Oku Selatan // rakyat merdekari co . id
Pengelolaan dana ketahanan pangan yang dikaitkan dengan Badan Usaha Milik Desa (BUMDes) Mitra Usaha Desa Air Rupik kecamatan Banding Agung Kabupaten Oku Selatan menjadi sorotan. Pasalnya, berdasarkan keterangan Ketua BUMDes Mitra Usaha, Karmin, dana ketahanan pangan tahun 2025 disebut langsung dibagikan kepada sejumlah anggota BUMDes untuk dikelola secara masing-masing.
Pola pengelolaan tersebut memunculkan pertanyaan mengenai mekanisme penggunaan dana ketahanan pangan, terutama karena dana disebut diberikan dalam bentuk pinjaman kepada individu yang kemudian melakukan pembelian kebutuhan usaha secara mandiri. Senin 14 September 2026
Menurut keterangan Karmin, Ketua BUMDes Mitra Usaha Desa Air Rupik, mekanisme tersebut merupakan keputusan dalam pengelolaan dana yang mereka jalankan.

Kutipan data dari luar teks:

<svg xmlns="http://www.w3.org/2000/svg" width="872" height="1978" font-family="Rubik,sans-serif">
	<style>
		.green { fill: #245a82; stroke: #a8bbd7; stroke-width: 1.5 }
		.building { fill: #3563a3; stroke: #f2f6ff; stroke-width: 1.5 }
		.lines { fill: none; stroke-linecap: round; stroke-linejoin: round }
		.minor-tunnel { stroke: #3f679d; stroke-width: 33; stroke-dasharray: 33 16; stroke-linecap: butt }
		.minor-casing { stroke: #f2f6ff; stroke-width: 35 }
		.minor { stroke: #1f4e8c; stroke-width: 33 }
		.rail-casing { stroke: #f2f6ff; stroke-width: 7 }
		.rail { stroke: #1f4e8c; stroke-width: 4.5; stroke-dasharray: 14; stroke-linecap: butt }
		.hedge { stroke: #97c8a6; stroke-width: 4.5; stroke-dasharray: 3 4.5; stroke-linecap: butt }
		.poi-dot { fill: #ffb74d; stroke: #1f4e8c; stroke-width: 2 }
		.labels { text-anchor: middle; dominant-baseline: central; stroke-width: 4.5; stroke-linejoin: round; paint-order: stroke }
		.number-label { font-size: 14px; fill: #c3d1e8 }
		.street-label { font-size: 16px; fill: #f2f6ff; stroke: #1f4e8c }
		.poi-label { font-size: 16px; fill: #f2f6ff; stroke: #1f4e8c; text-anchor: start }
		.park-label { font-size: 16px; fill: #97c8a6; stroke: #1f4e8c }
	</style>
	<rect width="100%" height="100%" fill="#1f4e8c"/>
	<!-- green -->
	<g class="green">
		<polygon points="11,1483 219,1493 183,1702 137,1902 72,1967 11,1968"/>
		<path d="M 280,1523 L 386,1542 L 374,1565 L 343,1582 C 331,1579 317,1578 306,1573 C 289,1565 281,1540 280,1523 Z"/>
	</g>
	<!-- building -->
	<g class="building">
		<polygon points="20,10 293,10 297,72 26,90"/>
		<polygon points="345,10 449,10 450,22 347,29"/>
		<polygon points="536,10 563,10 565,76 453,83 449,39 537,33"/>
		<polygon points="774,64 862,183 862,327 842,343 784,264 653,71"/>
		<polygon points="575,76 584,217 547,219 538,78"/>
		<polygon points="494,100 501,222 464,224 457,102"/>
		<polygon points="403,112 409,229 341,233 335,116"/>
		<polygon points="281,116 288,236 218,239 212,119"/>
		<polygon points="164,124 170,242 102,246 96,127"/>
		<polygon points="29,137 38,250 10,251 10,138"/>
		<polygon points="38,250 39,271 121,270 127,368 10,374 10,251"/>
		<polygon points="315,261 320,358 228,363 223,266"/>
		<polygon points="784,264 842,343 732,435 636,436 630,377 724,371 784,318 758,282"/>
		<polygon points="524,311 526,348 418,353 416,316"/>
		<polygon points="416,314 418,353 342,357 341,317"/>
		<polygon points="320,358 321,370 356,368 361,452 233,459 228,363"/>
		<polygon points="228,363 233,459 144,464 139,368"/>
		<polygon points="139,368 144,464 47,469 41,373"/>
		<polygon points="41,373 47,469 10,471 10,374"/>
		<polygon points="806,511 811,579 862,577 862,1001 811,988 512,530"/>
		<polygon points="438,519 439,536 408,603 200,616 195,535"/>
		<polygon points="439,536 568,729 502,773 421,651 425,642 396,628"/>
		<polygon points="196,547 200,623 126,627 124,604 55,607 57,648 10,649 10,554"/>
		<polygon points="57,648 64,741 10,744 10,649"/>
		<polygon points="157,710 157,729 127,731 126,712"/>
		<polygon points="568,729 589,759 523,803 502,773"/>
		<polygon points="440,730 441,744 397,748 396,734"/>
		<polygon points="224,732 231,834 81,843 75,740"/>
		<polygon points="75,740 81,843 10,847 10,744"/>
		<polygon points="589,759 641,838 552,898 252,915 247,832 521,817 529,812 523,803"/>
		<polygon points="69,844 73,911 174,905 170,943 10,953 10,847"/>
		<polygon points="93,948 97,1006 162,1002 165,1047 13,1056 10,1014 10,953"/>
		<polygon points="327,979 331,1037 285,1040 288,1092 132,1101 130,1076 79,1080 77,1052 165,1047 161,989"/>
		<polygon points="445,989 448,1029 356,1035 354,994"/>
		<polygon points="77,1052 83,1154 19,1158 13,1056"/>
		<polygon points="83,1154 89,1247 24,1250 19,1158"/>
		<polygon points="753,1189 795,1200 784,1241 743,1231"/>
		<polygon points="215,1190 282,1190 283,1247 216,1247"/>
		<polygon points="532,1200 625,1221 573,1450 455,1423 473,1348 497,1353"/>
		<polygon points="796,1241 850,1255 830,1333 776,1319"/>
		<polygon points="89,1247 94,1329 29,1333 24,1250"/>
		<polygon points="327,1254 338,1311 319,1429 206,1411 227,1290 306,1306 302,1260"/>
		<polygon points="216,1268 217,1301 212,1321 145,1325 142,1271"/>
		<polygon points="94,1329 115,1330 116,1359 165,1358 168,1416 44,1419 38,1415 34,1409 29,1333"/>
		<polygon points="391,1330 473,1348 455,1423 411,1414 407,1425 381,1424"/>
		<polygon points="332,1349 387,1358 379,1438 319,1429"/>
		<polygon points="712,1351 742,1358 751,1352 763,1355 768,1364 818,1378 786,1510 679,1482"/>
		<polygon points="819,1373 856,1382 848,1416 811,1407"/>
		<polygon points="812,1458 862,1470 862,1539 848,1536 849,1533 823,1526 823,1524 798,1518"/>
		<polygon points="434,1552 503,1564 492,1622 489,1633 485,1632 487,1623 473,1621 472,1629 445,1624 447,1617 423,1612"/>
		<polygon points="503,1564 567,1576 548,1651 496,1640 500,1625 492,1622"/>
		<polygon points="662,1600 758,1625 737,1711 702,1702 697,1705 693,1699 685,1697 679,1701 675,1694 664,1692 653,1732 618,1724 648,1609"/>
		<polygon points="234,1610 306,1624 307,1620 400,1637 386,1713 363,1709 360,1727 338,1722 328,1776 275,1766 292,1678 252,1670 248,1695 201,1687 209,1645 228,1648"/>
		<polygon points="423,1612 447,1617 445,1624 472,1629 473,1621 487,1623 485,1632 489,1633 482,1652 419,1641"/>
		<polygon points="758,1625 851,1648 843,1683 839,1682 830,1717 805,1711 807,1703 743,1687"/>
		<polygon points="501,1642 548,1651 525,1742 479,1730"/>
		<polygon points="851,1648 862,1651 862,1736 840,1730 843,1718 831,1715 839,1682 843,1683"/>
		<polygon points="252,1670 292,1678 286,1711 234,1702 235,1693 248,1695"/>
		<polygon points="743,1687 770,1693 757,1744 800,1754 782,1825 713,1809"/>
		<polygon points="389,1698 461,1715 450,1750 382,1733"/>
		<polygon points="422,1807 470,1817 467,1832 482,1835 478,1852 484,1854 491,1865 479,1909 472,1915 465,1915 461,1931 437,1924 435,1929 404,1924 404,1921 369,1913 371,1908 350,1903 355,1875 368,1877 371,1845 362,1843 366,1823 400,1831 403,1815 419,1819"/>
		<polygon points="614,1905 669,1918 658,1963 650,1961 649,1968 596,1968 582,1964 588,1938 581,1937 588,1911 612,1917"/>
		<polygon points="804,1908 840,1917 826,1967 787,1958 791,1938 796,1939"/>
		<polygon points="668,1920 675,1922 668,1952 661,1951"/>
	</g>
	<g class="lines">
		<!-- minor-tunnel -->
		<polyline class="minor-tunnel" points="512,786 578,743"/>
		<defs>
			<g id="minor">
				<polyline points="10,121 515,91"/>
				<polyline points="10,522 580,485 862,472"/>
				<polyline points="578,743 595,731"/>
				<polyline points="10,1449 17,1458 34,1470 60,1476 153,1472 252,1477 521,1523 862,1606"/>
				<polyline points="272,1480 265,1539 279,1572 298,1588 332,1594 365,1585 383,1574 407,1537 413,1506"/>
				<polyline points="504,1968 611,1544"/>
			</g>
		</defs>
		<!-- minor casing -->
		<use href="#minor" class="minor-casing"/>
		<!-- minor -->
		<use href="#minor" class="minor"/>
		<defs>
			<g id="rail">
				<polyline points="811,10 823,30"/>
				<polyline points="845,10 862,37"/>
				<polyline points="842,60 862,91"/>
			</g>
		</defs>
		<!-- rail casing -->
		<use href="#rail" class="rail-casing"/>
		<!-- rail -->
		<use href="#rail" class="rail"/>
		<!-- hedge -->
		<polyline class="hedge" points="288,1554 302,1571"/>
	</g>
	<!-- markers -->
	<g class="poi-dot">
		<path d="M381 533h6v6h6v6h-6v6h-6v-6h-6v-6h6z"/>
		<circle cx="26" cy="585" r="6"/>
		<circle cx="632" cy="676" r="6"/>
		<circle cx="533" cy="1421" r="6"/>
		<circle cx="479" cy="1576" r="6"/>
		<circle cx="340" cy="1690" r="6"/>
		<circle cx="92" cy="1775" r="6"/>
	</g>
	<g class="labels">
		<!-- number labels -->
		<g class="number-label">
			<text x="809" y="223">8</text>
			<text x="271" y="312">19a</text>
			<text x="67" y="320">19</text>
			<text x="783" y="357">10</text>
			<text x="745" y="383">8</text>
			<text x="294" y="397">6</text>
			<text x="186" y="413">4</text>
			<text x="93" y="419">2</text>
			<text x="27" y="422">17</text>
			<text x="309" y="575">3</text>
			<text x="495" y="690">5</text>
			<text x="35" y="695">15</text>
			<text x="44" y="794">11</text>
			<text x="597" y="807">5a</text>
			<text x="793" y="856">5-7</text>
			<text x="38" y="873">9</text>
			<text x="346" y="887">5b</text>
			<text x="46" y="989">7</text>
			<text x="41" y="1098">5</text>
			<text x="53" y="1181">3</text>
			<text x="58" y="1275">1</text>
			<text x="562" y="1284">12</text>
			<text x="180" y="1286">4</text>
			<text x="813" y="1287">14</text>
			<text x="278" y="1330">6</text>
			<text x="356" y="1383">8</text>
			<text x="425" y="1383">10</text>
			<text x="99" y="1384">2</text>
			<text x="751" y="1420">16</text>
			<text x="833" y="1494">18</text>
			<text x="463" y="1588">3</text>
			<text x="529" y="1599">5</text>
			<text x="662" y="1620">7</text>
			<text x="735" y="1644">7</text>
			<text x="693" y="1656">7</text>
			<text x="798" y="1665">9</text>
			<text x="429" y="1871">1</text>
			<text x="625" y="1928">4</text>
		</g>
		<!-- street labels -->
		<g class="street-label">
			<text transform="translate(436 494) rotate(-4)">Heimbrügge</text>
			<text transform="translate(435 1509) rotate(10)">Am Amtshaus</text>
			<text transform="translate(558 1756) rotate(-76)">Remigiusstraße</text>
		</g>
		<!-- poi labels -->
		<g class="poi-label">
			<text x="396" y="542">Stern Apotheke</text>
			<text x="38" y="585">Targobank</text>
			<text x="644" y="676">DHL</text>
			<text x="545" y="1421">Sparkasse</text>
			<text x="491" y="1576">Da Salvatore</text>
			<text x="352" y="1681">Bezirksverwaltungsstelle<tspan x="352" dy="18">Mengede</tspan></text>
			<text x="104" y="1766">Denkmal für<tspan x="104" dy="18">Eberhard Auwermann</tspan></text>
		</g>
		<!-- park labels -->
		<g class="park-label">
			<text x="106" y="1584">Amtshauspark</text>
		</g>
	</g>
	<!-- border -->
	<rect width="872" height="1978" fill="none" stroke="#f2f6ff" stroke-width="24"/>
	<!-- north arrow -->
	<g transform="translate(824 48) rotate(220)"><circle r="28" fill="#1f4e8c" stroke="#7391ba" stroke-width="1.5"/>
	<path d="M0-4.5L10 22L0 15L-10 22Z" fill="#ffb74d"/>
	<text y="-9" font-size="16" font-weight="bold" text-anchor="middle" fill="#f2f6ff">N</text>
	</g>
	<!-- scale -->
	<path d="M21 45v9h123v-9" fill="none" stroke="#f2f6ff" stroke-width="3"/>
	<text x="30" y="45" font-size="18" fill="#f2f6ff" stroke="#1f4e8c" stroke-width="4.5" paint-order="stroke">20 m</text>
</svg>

Dana ketahanan pangan tahun 2025, menurutnya, disalurkan kepada anggota BUMDes dengan bidang usaha yang berbeda-beda.
Salah satu penerima dana disebut bergerak pada sektor peternakan atau pengelolaan hewani. Dalam skema tersebut, satu orang memperoleh dana sebesar Rp10 juta untuk membeli empat ekor kambing.
Dengan asumsi harga kambing sekitar Rp2,5 juta per ekor, dana Rp10 juta tersebut digunakan untuk pengadaan empat ekor kambing. Sementara itu, penerima lainnya disebut mendapatkan pinjaman sebesar Rp4 juta untuk membeli bibit jagung sebagai bagian dari kegiatan pertanian.

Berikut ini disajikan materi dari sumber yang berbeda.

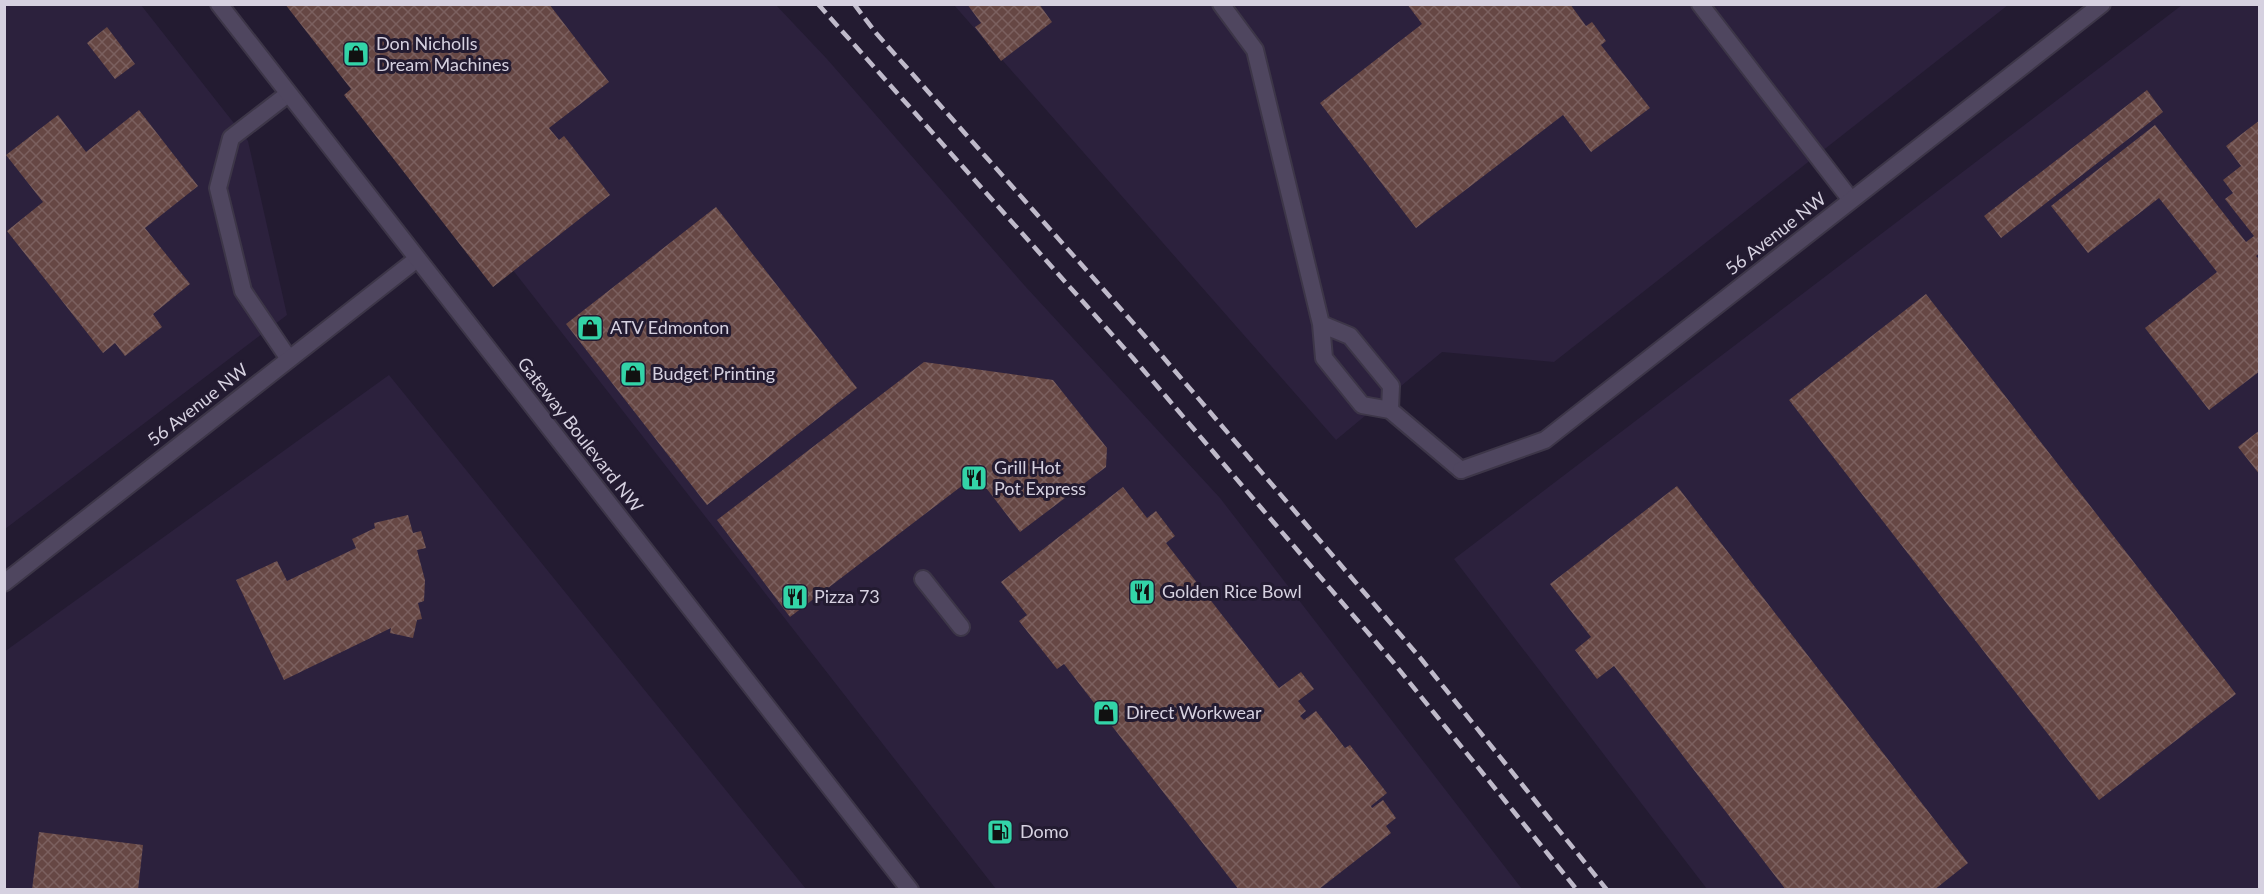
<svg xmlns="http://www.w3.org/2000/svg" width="2264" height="894" font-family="Lato,sans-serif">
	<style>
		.built { fill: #2c213d }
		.building { fill: url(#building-cross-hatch) }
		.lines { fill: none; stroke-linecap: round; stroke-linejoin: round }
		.service-casing { stroke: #3d3648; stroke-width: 20 }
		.minor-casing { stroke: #3d3648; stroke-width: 20 }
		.secondary-casing { stroke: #3d3648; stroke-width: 20 }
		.service { stroke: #4f465f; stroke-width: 16 }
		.minor { stroke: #4f465f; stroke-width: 16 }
		.secondary { stroke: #4f465f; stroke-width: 16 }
		.rail { stroke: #bfbaca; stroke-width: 4.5; stroke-dasharray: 12 6; stroke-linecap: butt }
		.labels { text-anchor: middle; stroke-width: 6; stroke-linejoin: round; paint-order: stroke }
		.poi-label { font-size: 18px; fill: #d6d1e0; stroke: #231b31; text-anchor: start }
		.street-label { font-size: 18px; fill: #d6d1e0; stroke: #231b31 }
	</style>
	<defs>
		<pattern id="building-cross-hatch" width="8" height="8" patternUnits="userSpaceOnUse" patternTransform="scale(1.5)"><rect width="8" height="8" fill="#664744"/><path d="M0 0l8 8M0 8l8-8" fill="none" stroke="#7b605f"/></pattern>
	</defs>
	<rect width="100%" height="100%" fill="#231b31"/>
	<!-- built -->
	<path class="built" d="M5,5H141L248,141L287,315L5,529Z
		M306,5H776L827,59L1025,286L1220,498L1522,889H996Z
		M954,5H2008L1554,362L1442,352L1336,440Z
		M2182,5H2259V889H1707L1454,559Z
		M389,375L806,889H5L4,652Z"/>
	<!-- building -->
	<path class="building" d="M285,4H549L609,82L549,128L559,140L564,136L610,195L493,287L344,95L351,89Z
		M967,4H1039L1052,22L1001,61L975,27L981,23Z
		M1407,4H1570L1586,26L1592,22L1606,41L1601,45L1650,108L1591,152L1563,115L1416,228L1320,103L1422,24Z
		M107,27L135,64L115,79L87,43Z
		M2147,90L2163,112L2001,238L1984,216Z
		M139,110L198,186L145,228L190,284L153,314L162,327L125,356L115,343L103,353L7,231L43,202L6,155L58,115L86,152Z
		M2260,120V253L2256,256L2260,260V371L2209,410L2145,328L2217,272L2159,198L2088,253L2051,206L2155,125L2246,242L2254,236L2225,199L2233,193L2223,180L2241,166L2226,146Z
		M716,207L857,388L707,505L566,324Z
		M1926,294L2236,694L2099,800L1789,400Z
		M924,362L1053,380L1107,448L1106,467L1020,532L987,489L963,485L790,617L717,520Z
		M2260,430V475L2238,447Z
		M1677,486L1968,863L1934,890H1786L1614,666L1597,679L1575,650L1591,637L1550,584Z
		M1123,487L1147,518L1156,511L1175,536L1166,543L1279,688L1301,672L1314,689L1298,701L1306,711L1300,716L1304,720L1316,711L1345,748L1350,745L1387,793L1371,806L1372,808L1383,800L1396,818L1386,826L1391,833L1318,890H1239L1064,664L1057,669L1019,621L1027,615L1001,582Z
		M408,515L413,533L421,531L426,548L417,550L425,580L424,601L418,603L422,619L417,620L413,638L390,633L391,628L284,680L236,580L277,561L287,581L356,548L352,539L375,528L374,523Z
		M39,832L143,845L138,890H32Z"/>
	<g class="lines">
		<defs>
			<path id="service" d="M1221,4L1255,50L1321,324L1324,358L1362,405L1390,410L1461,470
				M1700,4L1851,200
				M288,94L231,138L218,188L243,291L289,359
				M1321,324L1350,336L1391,386L1390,410
				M923,579L961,627"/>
			<path id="minor" d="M1461,470L1545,440L2102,4
				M4,583L417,259"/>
			<path id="secondary" d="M219,4L910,890"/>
		</defs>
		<!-- service casing -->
		<use href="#service" class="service-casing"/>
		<!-- minor casing -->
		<use href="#minor" class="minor-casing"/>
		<!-- secondary casing -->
		<use href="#secondary" class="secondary-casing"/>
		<!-- service -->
		<use href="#service" class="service"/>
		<!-- minor -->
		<use href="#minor" class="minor"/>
		<!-- secondary -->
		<use href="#secondary" class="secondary"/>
		<!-- rail -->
		<path class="rail" d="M818,4L1133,358L1393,662L1577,890
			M854,4L876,33L1151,343L1422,660L1607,890"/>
	</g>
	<!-- icons -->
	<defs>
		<symbol id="shop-square" viewBox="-11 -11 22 22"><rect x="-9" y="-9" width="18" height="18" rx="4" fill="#33d4a8" stroke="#231b31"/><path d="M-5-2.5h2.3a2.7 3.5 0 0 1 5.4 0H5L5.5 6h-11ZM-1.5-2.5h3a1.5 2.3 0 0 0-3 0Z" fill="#111"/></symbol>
		<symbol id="restaurant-square" viewBox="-11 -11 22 22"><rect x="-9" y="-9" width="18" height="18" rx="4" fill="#33d4a8" stroke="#231b31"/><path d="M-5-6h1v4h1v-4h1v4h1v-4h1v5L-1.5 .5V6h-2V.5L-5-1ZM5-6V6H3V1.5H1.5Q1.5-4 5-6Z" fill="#111"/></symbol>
		<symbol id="fuel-square" viewBox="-11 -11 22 22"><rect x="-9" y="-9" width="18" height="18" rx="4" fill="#33d4a8" stroke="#231b31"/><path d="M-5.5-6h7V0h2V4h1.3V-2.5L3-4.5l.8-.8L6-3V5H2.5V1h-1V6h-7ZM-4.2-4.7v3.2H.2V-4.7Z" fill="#111"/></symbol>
	</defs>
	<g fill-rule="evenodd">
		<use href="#shop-square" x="341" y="39" width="30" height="30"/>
		<use href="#shop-square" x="575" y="313" width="30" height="30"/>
		<use href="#shop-square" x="618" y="359" width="30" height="30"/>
		<use href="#restaurant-square" x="959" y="463" width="30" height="30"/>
		<use href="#restaurant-square" x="1127" y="577" width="30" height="30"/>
		<use href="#restaurant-square" x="780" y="582" width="30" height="30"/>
		<use href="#shop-square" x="1091" y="698" width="30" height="30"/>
		<use href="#fuel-square" x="985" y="817" width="30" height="30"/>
	</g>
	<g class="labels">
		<!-- poi labels -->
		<g class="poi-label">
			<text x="376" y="50">Don Nicholls<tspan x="376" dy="21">Dream Machines</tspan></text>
			<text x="610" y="334">ATV Edmonton</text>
			<text x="652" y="380">Budget Printing</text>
			<text x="994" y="474">Grill Hot<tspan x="994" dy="21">Pot Express</tspan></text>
			<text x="1162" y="598">Golden Rice Bowl</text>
			<text x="814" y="603">Pizza 73</text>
			<text x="1126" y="719">Direct Workwear</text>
			<text x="1020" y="838">Domo</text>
		</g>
		<!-- street labels -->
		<g class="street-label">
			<text transform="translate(1776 234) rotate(-38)" y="6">56 Avenue NW</text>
			<text transform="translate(198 405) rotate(-38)" y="6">56 Avenue NW</text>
			<text transform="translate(580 435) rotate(52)" y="6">Gateway Boulevard NW</text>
		</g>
	</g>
	<!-- border -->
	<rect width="2264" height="894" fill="none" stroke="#d6d1e0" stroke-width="12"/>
</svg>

Adapun dana lainnya disebut disalurkan kepada 14 orang petani jahe. Berdasarkan keterangan yang disampaikan, total dana yang diperuntukkan bagi kelompok petani jahe tersebut mencapai sekitar Rp182 juta, yang digunakan untuk pembelian bibit jahe gajah.
Jika angka tersebut dihitung berdasarkan jumlah penerima, maka rata-rata dana yang dialokasikan mencapai sekitar Rp13 juta per orang. Bibit jahe gajah tersebut disebut dibeli dengan kisaran harga Rp25 ribu per kilogram.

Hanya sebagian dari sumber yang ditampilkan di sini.